Photo timing of finishers in an athletics running event can be facilitated by recording a video of the finish and processing the video frames. The frames can be individually inspected or stitched together to create a linear image. As each frame occurs for a fixed time, eg 1/30th second they can be used to measure finish time to 1/10th second or better. The issue is how to get an absolute time reference on the video for the event start.
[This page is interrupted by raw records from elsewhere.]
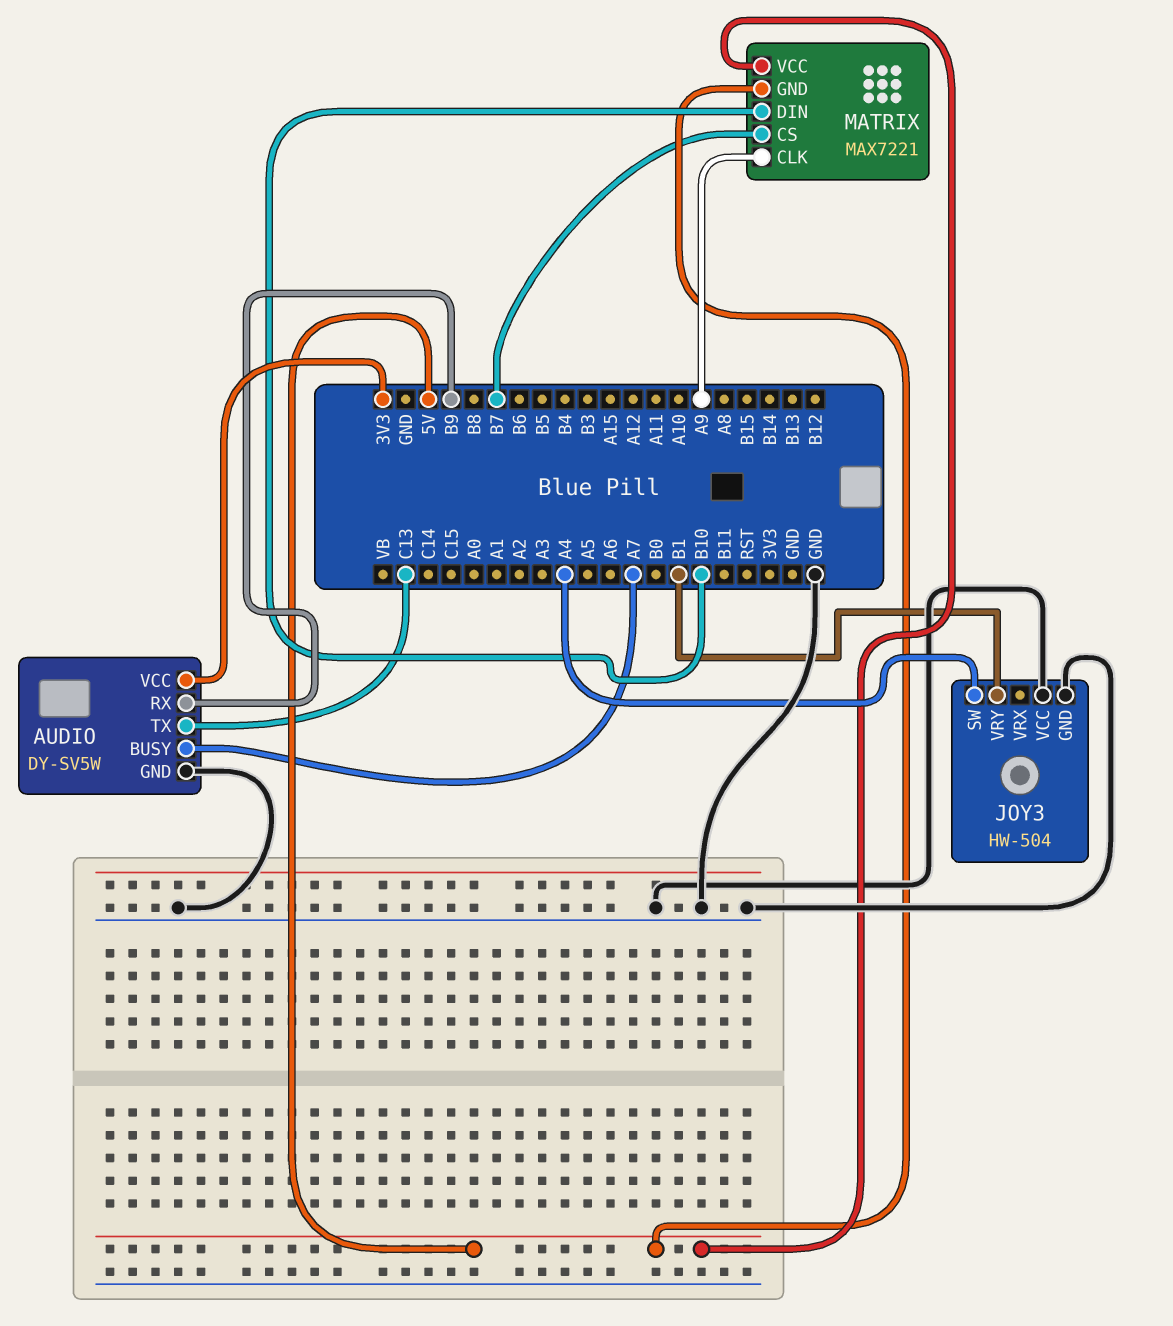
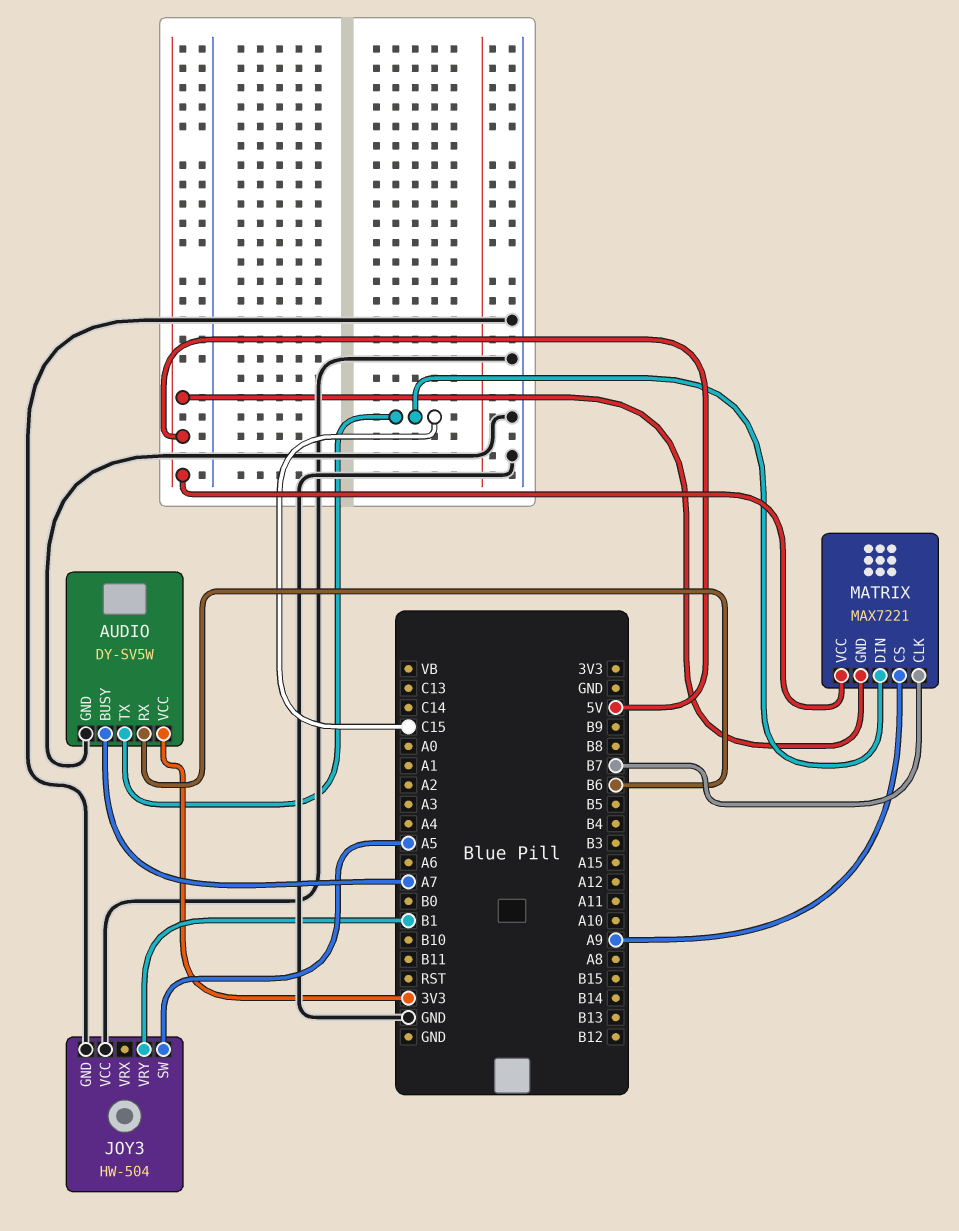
AUDIO pin RX: B9 -> B6
AUDIO pin TX: C13 -> C15
JOY3 pin SW: A4 -> A5
MATRIX pin CLK: A9 -> B7
MATRIX pin CS: B7 -> A9
MATRIX pin DIN: B10 -> C15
Nb The camera at hand, a Google Pixel 6, can record at 60 FPS facilitating an accuracy of better than 20 mS. Apple iPhones 14 Pro Series (240fps).

Context

  • Can capture Video with Audio on an Android phone.
  • Objective is to use the video, taken across the finish line at an athletics event, for timing and finish positions of competitors.
  • Video preview has crosshairs overlay to assist phone positioning wrt the finish line.
  • Can stitch middle line of pixels from successive video frames into an image with time market overlays, into a continuous image.
  • Can place a cursor on that image to determine the position and time of athletes crossing a line.

Issue at hand

How to trigger the start of the video capture and to accurately record the event starts time.

Discussion

The first and simplest solution is to manually start the video when the start gun fires by pressing a button in the app’s UI. This will be the least accurate method and will be subject to any latency with starting the recording both ap and human. It could be improved by having the video capture software actually progress through all of the finally start code up to where it actually calls video start and do a busy wait Task.Wait(1) … until signalled (manually on this case) to start capture. Upon inspection there are a couple of lines of code from when the start button is pressed to when

_mediaRecorder.Start();

is called. Either way it will be subject to human limitations. Typically, human responses have a limitation of at least 0.1 of a second:

‘The IAAF has a controversial rule that if an athlete moves in less than 100 ms, it counts as a false start, and since 2009, they must be disqualified – even despite an IAAF-commissioned study in 2009 that indicated top sprinters are able to sometimes react in 80–85 ms.[45]” Wikipedia

An improvement would be where the video capture, already in this busy wait state is automatically triggered by the start gun. mediaRecorder. If not an umbilical chord to the gun, then the signal could triggered by a flash from the gun or from its explosive sound. The signal would then be relayed by WiFi, Bluetooth or a wired connection. Without a physical connection to the phone, a combination of the second and third or even the first and second methods could be used. For these, the Bluetooth connectivity would be integrally to the video capture app. Upon inspection there are only a few lines of code from Start() to when the recording will actually be started. The system could be calibrated by measuring this latency.

Another approach suitable for short races such as sprints would be to have the video capture started just prior to the race start. There would then be some sort of overlay to the video image at race start such as a flash signal in the forward view of the phone’s camera that is triggered by the start gun. Finish times are then relative to that start signal, not the video start. Alternatively the start gun’s sound could be captured by the video’s audio (hence the addition of the audio capture to the library) with parallel analysis of the video frames and the audio signal. A third approach would be that a signal from the start gun is able to modify the video stream, such as one frame to be blacked out.

Intercepting the video stream while using Camera2 with MediaRecorder requires accessing the raw frames before they are encoded. Since MediaRecorder directly handles encoding and writing to a file, it doesn’t provide direct access to individual frames.
GitHub Copilot

The GitHub Copilot suggestions are:

  • Using ImageReader (Intercept Frames Before Encoding). Instead of sending frames directly to MediaRecorder, you can attach an ImageReader to the camera and process frames before they are recorded.
  • Using MediaCodec (Intercept Encoded Stream). If you need access to the encoded video stream, you can use MediaCodec instead of MediaRecorder.

Which Approach Should You Use?

  • Use ImageReader if you need raw frames before encoding.
  • Use MediaCodec if you need encoded frames before writing to a file.

Sounds like the ImageReader approach would be best in this, replacing a raw frame with a black from or some other start signal frame.